:: PAGE EXCERPT ::

A view of Iranian-flagged cargo ship M/V Touska as the US Navy Arleigh Burke-class Aegis guided missile destroyer USS Spruance conducts its interception in a location given as the north Arabian Sea, in this screen capture from a video released April 19, 2026. Photo: CENTCOM/Handout via REUTERS

President Donald Trump said on Friday the US Navy was acting “like pirates” in carrying out Washington’s naval blockade of Iranian ports during the US and Israel’s war against Iran.

Trump made the comments while describing the seizure by US forces of a ship a few days ago.

“We took over the ship, we took over the cargo, we took over the oil. It’s a very profitable business,” Trump said in remarks on Friday evening. “We’re like pirates. We’re sort of like pirates but we are not playing games.”

Some of Tehran’s vessels have been seized by the US after leaving Iranian ports, along with sanctioned container ships and Iranian tankers in Asian waters.

Iran has blocked nearly all ships passing through the Strait of Hormuz apart from its own since the start of the war. Trump has imposed a separate blockade of Iranian ports.

:::
:: SUPPLIED MATERIAL ::

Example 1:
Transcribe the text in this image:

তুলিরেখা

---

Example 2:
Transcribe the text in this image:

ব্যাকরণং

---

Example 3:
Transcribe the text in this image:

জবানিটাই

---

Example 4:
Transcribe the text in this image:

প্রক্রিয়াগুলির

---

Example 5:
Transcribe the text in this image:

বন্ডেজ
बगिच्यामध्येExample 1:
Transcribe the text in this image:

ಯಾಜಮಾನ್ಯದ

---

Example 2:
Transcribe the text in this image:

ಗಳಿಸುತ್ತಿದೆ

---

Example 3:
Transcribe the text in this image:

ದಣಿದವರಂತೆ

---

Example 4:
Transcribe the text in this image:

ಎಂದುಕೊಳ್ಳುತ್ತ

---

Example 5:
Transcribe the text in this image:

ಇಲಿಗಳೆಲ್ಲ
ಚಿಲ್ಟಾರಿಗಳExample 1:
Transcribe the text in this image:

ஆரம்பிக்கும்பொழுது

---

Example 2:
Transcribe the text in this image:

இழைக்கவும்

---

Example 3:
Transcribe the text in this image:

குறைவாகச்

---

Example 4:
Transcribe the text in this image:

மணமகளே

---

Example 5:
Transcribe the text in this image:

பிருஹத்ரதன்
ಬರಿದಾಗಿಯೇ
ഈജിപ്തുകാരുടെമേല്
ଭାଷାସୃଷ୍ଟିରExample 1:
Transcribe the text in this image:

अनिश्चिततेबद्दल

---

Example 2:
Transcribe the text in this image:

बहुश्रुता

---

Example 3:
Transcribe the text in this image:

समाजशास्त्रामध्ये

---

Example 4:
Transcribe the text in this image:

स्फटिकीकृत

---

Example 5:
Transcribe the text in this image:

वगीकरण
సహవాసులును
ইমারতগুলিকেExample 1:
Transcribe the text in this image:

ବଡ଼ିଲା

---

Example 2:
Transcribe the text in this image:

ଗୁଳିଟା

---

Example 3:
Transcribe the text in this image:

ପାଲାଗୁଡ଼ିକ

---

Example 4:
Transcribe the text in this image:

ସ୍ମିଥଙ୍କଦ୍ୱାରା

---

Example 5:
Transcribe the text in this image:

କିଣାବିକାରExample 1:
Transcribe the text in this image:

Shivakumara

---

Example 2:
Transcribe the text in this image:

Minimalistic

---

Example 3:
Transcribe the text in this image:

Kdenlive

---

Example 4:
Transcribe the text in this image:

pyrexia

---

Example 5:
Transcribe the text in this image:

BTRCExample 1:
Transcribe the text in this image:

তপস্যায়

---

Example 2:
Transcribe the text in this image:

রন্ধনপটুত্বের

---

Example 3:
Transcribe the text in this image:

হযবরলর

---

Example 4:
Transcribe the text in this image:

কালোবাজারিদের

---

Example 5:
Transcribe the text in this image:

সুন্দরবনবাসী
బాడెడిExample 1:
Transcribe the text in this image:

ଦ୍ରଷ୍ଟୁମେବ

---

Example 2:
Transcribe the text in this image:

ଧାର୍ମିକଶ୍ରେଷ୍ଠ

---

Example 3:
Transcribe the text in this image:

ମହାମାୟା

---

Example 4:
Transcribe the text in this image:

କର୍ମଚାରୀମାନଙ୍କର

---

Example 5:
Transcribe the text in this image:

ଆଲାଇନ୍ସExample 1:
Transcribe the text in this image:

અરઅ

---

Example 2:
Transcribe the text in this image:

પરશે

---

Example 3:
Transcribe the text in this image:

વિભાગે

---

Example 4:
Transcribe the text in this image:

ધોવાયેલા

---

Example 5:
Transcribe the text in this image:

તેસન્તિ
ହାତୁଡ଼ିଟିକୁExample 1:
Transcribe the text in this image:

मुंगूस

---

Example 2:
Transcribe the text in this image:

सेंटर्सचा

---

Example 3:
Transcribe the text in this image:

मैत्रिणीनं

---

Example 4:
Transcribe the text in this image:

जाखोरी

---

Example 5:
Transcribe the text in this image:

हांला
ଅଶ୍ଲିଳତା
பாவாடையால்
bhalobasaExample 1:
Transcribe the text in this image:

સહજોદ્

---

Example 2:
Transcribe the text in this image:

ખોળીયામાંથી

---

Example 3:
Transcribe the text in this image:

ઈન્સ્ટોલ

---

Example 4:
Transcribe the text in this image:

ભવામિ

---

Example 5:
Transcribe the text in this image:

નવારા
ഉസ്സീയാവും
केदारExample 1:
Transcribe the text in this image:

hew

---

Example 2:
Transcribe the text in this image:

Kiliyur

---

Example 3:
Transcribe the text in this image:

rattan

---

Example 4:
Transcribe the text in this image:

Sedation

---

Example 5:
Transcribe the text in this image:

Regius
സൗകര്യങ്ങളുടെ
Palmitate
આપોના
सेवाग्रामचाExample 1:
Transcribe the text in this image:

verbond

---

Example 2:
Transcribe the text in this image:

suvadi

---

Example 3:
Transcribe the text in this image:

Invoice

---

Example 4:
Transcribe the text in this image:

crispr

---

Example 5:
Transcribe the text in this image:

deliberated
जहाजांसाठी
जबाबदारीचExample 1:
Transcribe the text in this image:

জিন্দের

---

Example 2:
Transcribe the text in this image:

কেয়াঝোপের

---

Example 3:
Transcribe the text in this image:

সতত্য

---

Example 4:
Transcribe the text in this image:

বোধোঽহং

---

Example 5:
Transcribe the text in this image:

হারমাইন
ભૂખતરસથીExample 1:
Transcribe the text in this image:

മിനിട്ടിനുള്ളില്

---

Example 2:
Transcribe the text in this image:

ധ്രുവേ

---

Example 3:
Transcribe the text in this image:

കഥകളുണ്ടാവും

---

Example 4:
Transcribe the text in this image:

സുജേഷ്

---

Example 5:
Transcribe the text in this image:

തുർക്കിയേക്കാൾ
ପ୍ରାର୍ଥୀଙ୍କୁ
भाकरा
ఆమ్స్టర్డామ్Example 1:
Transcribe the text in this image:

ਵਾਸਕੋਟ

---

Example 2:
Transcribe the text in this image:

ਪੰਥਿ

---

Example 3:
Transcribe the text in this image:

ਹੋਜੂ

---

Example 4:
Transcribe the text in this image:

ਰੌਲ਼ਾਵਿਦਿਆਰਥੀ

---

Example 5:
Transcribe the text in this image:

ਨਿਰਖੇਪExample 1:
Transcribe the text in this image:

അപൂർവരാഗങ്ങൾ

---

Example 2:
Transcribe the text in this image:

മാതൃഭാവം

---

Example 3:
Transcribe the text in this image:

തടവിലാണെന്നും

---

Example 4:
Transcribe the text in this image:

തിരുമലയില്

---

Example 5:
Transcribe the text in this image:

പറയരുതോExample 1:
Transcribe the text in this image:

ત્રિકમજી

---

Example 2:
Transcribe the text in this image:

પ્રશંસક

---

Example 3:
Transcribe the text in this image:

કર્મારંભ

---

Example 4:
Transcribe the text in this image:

:::

**TASK SET:**
a - From the blockade article, list everything Trump says US forces "took over."
b - Please answer these from the blockade article, ignoring the data:
(i) On what day of the week did Trump make his remarks?
(ii) Through what waterway has Iran blocked nearly all ships except its own?
(iii) On what date was the video of the interception released?
c - Carry the blockade article forward from its last sentence.

**ANSWERS TO EACH TASK:**
a -
the ship
the cargo
the oil

b -
(i) Friday
(ii) The Strait of Hormuz
(iii) April 19, 2026

c -
The US and Israel attacked Iran on February 28. Iran responded with its own strikes on Israel and Gulf states that host US bases. US-Israeli strikes on Iran and Israeli attacks in Lebanon have killed thousands and displaced millions.

The war has raised oil prices and led to the blockade of the Strait of Hormuz, a chokepoint for about 20 percent of global oil and ​liquefied natural gas shipments.

Trump, who has offered shifting timelines and goals for the war that remains unpopular in the US, has faced widespread condemnation over his comments on the conflict, including when he threatened to destroy Iran’s entire civilization last month.

Many US experts said last month that American strikes on Iran may amount to war crimes after Trump threatened to target civilian infrastructure.